OBJECTIVE: To examine whether blocking multiple points of the angiogenesis pathway by addition of sorafenib, a multi-kinase inhibitor against VEGFR2/3, Raf, c-Kit, and PDGFR, to bevacizumab would yield clinical activity in ovarian cancer (OvCa). METHODS: This phase II study tested bevacizumab plus sorafenib in two cohorts; bevacizumab-naïve and bevacizumab-exposed patients. Bevacizumab (5 mg/kg IV every 2 weeks) was given with sorafenib 200 mg bid 5 days-on/2 days-off. The primary objective was response rate using a Simon two-stage optimal design. Progression-free survival (PFS) and toxicity were the secondary endpoints. Exploratory correlative studies included plasma cytokine concentrations, tissue proteomics and dynamic contrast-enhanced-magnetic resonance imaging (DCE-MRI).
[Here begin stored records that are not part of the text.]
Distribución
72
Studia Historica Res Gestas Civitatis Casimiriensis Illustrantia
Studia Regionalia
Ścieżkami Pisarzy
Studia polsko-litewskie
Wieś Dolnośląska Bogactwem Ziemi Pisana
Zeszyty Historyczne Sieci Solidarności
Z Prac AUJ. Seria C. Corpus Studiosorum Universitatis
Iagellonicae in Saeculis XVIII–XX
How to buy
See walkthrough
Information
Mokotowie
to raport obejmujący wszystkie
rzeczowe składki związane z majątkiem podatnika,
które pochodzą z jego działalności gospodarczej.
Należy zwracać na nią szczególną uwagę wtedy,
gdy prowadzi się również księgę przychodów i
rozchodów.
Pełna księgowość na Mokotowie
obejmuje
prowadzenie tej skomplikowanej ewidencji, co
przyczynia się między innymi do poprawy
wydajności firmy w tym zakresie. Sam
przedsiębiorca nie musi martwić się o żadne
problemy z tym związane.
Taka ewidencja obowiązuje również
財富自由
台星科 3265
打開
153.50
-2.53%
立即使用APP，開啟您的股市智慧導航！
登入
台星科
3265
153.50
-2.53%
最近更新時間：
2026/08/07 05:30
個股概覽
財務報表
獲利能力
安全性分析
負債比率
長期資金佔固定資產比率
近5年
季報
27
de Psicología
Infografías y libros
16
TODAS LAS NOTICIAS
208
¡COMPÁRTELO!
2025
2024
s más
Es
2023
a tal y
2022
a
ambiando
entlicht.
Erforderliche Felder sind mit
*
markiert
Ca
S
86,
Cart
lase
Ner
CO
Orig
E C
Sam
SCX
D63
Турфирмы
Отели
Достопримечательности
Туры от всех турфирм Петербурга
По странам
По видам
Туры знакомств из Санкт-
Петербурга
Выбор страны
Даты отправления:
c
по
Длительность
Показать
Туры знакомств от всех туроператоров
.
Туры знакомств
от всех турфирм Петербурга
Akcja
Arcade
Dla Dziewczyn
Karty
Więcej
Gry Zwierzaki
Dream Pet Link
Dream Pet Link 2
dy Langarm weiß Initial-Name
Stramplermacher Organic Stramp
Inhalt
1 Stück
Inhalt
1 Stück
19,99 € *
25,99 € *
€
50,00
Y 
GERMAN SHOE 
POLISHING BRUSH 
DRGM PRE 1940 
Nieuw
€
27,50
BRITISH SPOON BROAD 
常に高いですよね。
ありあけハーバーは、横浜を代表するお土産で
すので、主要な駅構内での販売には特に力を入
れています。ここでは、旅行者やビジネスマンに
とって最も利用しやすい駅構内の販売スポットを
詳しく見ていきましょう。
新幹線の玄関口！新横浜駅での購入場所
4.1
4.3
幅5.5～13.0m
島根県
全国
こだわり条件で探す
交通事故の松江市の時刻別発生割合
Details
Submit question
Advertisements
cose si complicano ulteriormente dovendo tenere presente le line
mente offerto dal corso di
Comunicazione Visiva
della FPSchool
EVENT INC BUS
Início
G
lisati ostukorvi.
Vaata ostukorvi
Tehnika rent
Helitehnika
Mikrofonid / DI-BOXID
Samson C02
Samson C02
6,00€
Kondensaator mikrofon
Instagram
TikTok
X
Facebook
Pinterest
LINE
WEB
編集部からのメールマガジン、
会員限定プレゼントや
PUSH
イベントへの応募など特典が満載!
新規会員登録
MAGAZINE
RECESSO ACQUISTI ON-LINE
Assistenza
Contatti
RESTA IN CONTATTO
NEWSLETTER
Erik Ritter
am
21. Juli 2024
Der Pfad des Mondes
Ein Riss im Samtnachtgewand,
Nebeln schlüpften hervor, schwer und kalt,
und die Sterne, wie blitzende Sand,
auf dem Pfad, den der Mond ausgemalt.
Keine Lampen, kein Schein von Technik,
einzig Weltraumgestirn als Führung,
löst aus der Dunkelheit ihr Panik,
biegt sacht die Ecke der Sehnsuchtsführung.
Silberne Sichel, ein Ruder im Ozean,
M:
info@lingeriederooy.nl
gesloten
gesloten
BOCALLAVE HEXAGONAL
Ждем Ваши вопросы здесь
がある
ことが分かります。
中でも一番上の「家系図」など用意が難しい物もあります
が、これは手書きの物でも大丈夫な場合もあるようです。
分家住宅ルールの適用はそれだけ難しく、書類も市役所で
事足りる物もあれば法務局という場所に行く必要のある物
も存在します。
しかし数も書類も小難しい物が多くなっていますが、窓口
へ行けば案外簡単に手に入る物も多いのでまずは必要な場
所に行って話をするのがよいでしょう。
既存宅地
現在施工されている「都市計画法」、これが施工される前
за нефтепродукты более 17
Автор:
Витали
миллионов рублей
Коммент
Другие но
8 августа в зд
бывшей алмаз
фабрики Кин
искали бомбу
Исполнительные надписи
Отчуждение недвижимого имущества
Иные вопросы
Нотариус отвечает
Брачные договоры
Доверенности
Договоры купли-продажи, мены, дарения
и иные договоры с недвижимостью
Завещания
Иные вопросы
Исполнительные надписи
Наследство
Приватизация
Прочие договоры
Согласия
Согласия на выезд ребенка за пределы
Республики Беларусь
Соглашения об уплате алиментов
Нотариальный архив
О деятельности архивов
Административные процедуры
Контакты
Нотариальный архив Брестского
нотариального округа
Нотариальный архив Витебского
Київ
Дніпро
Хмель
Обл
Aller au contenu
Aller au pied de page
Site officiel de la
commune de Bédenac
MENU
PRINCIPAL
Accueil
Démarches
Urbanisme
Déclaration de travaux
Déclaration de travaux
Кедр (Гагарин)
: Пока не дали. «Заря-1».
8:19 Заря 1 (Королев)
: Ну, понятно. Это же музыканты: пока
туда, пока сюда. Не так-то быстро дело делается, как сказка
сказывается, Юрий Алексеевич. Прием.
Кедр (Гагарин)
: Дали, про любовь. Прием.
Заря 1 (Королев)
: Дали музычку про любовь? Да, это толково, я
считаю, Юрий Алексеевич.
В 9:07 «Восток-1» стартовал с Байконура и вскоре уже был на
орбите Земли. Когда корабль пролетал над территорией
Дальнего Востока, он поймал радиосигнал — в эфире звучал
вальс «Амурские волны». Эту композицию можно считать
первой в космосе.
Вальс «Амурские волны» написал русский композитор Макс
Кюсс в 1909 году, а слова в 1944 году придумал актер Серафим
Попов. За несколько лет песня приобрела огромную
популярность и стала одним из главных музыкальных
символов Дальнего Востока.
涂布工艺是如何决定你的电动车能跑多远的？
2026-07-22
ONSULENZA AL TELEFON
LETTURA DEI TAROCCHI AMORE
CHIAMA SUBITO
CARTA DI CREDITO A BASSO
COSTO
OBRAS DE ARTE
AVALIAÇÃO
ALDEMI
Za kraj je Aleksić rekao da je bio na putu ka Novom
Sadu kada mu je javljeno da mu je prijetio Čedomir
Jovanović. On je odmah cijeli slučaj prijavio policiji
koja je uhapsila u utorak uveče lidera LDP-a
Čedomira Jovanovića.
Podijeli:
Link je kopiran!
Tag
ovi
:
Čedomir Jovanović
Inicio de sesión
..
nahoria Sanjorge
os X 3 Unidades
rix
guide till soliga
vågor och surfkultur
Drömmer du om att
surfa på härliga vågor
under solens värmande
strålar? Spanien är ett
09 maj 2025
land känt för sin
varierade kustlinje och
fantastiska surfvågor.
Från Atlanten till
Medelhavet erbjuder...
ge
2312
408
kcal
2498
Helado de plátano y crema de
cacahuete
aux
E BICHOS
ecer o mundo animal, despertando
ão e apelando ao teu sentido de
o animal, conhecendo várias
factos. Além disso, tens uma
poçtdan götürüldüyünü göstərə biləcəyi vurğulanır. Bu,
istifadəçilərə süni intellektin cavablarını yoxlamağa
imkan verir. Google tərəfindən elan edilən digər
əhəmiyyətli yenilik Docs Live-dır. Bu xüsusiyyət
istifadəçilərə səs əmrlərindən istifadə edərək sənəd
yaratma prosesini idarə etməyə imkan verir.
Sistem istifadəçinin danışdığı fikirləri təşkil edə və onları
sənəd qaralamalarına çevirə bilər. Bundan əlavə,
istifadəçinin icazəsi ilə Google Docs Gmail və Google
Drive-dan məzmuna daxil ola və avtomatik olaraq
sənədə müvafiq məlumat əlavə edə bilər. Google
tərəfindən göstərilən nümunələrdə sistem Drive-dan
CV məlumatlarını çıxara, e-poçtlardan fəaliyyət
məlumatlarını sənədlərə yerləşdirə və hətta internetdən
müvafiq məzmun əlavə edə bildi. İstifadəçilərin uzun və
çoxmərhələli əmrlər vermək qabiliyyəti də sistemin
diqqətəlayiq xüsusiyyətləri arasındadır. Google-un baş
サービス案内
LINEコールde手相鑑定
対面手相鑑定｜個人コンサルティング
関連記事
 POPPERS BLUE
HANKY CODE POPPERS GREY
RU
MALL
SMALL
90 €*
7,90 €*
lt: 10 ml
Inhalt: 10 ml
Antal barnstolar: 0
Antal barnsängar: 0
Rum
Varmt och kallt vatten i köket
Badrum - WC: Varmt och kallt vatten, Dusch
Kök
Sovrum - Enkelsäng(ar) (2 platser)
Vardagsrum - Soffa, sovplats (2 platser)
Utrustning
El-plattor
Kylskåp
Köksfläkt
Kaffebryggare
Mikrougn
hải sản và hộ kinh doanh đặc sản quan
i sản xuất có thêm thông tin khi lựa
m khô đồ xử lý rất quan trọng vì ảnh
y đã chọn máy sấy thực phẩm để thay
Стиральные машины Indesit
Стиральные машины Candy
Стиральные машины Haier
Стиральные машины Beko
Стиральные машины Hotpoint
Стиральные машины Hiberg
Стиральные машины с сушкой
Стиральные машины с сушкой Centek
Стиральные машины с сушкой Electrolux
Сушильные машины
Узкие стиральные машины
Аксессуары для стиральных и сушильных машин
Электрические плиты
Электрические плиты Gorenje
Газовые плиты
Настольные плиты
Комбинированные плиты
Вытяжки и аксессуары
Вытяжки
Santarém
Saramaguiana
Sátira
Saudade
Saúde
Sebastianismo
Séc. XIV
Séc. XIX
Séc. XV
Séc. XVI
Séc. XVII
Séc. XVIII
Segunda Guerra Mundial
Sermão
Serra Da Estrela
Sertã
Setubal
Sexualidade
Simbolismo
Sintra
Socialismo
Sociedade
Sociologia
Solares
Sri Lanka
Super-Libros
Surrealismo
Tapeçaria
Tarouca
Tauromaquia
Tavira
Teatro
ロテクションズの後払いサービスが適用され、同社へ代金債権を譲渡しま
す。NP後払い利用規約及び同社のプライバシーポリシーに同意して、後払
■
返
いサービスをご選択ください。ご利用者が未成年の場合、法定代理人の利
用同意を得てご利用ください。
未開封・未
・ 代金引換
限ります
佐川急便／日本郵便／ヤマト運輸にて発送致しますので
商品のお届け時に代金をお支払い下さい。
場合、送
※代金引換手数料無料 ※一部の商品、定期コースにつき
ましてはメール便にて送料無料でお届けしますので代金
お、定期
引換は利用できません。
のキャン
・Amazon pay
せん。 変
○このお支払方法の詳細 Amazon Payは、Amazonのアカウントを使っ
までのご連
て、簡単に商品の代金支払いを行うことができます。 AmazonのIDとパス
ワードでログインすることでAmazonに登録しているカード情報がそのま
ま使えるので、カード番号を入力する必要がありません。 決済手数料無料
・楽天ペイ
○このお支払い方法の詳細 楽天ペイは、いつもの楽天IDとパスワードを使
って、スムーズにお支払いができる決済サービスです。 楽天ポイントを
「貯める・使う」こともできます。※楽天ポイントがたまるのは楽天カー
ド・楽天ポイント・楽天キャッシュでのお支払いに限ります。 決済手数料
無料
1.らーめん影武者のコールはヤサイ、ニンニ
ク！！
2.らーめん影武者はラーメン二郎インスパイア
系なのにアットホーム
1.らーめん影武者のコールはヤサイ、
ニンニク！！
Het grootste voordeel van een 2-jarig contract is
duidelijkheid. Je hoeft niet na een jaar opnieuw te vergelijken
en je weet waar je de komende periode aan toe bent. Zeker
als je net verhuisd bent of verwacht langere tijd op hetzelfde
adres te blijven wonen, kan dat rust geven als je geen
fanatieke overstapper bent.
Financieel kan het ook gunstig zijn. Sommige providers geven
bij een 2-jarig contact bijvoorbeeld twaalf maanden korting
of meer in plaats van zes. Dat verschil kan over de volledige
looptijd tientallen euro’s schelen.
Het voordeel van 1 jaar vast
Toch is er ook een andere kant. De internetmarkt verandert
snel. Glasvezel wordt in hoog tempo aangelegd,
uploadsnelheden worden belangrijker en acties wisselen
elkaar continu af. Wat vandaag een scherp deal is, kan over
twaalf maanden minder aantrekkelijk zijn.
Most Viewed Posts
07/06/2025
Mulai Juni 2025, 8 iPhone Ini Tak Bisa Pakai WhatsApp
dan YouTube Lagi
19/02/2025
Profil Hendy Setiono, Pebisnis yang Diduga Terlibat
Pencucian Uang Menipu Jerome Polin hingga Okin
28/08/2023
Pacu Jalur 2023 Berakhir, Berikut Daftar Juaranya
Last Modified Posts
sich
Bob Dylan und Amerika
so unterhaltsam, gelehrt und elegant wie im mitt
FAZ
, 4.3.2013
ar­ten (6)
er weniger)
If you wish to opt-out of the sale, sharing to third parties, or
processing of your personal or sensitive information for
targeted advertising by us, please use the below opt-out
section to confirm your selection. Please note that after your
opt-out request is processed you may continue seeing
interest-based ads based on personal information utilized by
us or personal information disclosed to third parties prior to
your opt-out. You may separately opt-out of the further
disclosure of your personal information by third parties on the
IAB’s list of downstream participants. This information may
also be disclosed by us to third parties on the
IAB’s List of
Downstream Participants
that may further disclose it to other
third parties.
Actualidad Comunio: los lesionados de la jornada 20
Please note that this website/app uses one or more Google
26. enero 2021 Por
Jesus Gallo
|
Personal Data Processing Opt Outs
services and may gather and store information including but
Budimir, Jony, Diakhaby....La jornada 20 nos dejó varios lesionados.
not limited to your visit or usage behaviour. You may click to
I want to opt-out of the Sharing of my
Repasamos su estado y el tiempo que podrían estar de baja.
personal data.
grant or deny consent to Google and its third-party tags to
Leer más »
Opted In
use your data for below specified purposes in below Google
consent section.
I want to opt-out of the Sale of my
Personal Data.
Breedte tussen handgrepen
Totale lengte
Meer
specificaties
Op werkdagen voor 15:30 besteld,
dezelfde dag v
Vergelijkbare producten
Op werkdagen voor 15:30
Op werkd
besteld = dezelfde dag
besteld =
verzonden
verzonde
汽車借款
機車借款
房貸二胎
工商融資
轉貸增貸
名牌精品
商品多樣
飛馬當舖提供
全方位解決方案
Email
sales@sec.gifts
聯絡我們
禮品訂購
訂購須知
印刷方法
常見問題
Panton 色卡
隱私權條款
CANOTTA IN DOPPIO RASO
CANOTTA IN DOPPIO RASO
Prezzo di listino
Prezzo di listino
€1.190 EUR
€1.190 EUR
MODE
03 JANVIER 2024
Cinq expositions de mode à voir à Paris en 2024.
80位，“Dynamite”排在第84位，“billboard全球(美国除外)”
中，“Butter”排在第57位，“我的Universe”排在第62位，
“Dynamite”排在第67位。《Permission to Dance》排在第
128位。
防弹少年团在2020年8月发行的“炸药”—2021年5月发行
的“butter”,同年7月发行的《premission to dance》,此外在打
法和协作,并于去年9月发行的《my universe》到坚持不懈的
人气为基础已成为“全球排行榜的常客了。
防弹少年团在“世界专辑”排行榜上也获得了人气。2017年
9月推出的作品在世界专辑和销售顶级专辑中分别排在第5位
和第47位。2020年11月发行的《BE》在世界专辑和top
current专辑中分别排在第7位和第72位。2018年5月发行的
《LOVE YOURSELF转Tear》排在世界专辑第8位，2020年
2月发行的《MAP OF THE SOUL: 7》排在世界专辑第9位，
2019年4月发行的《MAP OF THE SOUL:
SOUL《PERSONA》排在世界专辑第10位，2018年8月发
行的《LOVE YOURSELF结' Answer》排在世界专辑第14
RESULTS: Between March 2007 and August 2012, 54 women were enrolled, 41 bevacizumab-naive and 13 bevacizumab-prior, with median 5 (2-9) and 6 (5-9) prior systemic therapies, respectively. Nine of 35 (26%) evaluable bevacizumab-naive patients attained partial responses (PR), and 18 had stable disease (SD) ≥ 4 months. No responses were seen in the bevacizumab-prior group and 7 (54%) patients had SD ≥ 4 months, including one exceptional responder with SD of 27 months. The overall median PFS was 5.5 months (95%CI: 4.0-6.8 months). Treatment-related grade 3/4 adverse events (≥5%) included hypertension (17/54 [31%]; grade 3 in 16 patients and grade 4 in one patient) and venous thrombosis or pulmonary embolism (5/54 [9%]; grade 3 in 4 patients and grade 4 in one patient). Pretreatment low IL8 concentration was associated with PFS ≥ 4 months (p = .031). CONCLUSIONS: The bevacizumab and sorafenib combination did not meet the pre-specified primary endpoint although some clinical activity was seen in heavily-pretreated bevacizumab-naive OvCa patients with platinum-resistant disease. Anticipated class toxicities required close monitoring and dose modifications. Published by Elsevier Inc.